* Problem description *
What you write must match exactly the lines from the one with "tissue box [398,472,446,510]" through the last line of the material below.

* Extracted records *
# # # # # # #
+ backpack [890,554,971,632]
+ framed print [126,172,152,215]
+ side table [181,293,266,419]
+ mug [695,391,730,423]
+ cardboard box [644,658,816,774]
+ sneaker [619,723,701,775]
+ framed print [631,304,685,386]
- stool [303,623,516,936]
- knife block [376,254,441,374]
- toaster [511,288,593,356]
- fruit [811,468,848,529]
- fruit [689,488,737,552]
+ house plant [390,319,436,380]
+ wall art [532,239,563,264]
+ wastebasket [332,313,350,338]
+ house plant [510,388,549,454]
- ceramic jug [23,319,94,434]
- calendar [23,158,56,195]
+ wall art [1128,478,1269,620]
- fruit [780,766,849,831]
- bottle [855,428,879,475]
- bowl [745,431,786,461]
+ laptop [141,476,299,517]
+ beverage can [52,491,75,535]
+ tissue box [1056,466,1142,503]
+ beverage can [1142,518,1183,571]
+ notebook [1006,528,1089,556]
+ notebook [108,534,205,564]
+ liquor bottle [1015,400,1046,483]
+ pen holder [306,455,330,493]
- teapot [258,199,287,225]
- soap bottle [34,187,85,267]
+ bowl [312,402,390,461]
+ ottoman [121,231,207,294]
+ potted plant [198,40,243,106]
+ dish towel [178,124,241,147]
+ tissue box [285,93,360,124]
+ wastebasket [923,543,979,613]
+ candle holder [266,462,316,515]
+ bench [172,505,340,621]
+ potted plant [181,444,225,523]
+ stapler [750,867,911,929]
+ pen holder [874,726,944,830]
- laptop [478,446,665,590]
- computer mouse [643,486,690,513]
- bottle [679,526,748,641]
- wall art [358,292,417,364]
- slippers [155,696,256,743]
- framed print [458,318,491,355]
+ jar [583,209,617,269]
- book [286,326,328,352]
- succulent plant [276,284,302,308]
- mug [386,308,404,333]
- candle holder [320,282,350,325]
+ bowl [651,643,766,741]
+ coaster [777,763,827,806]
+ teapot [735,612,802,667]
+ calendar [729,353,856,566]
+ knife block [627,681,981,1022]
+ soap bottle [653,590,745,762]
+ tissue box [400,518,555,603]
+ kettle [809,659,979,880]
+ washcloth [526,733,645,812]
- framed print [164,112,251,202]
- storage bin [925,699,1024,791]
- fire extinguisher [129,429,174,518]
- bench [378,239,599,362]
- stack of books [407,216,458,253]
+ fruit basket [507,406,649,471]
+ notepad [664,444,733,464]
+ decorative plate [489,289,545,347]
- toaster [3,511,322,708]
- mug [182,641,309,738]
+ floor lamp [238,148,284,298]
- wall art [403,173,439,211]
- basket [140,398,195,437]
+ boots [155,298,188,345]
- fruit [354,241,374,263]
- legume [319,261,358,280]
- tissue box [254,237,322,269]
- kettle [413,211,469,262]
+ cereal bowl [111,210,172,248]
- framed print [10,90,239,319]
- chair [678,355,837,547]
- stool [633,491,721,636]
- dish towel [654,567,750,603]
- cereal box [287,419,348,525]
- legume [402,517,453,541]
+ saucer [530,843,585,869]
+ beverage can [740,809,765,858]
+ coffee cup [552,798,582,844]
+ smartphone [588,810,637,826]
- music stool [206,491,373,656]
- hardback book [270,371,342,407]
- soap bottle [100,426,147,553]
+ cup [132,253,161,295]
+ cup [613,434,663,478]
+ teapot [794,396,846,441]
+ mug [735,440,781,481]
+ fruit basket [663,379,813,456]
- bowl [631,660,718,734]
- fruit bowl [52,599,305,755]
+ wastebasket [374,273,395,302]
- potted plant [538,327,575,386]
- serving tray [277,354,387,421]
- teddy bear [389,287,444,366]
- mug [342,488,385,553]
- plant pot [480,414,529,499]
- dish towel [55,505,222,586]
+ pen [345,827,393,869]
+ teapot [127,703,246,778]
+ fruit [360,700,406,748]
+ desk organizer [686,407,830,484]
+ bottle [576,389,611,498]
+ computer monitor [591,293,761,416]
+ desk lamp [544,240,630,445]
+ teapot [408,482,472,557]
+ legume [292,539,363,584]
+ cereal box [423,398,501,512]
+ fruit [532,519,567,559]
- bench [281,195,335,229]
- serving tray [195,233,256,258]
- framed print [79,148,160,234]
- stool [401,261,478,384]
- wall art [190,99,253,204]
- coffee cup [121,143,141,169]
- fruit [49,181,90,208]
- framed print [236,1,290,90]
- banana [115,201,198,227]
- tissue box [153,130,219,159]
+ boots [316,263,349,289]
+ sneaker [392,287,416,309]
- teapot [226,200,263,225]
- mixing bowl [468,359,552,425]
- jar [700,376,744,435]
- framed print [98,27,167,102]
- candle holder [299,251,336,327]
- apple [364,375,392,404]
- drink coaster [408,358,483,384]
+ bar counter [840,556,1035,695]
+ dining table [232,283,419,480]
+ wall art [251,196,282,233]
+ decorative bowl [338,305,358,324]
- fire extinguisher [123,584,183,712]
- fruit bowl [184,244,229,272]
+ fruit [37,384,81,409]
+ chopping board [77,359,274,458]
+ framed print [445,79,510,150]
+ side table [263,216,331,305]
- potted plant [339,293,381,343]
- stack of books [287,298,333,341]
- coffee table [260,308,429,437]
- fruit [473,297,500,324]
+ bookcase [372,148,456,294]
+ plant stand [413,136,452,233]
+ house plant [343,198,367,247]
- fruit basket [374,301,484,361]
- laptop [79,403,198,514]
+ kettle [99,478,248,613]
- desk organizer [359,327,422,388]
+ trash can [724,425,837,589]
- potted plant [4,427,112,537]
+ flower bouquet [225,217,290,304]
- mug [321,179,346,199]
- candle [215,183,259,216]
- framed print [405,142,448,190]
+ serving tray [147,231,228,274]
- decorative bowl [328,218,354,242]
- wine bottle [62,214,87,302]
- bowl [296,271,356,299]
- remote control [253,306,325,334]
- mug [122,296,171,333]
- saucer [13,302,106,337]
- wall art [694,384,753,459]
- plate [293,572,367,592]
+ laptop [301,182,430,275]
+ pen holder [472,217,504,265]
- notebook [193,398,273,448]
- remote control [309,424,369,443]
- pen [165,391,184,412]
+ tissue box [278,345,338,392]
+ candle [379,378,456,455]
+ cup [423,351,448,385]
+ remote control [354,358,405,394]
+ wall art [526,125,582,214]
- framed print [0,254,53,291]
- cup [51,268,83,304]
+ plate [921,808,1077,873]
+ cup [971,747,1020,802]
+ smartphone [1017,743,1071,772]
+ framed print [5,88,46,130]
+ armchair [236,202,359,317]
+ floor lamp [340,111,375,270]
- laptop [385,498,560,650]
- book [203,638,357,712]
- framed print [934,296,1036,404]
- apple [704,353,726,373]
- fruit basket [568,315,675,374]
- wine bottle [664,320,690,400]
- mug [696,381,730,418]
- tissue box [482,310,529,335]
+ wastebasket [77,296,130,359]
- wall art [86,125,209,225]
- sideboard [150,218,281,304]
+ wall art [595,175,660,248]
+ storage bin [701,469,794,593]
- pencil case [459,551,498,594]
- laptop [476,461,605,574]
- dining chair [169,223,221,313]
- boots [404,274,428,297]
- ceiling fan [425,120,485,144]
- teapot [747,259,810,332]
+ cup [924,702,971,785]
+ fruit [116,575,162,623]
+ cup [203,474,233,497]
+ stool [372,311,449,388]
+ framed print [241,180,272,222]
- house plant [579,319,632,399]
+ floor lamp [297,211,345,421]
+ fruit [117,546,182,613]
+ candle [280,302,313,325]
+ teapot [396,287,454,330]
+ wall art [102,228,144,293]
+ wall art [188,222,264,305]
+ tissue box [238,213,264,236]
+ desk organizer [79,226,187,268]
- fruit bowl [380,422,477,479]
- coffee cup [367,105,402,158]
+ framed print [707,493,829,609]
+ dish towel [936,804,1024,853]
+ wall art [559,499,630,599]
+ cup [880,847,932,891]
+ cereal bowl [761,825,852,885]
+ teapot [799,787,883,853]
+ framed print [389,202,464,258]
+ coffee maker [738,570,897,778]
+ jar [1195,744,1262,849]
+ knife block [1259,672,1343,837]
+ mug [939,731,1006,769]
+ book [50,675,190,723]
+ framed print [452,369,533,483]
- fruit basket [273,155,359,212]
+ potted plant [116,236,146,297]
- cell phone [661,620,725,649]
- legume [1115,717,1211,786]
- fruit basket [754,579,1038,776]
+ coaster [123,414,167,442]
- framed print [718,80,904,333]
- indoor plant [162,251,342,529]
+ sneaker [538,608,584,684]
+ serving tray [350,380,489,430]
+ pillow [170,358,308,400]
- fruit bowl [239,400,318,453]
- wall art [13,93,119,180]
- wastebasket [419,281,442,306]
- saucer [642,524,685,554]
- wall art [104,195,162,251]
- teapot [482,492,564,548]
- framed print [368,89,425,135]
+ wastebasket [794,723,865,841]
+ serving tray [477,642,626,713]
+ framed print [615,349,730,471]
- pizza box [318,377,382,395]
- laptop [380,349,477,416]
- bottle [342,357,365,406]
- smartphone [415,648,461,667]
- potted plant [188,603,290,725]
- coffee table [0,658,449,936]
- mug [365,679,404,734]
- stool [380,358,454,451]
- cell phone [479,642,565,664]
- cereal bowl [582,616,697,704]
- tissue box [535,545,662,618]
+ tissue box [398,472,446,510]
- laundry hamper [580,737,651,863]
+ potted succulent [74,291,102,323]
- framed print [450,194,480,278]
# # # # # # #
* Exercise response *
+ tissue box [398,472,446,510]
- laundry hamper [580,737,651,863]
+ potted succulent [74,291,102,323]
- framed print [450,194,480,278]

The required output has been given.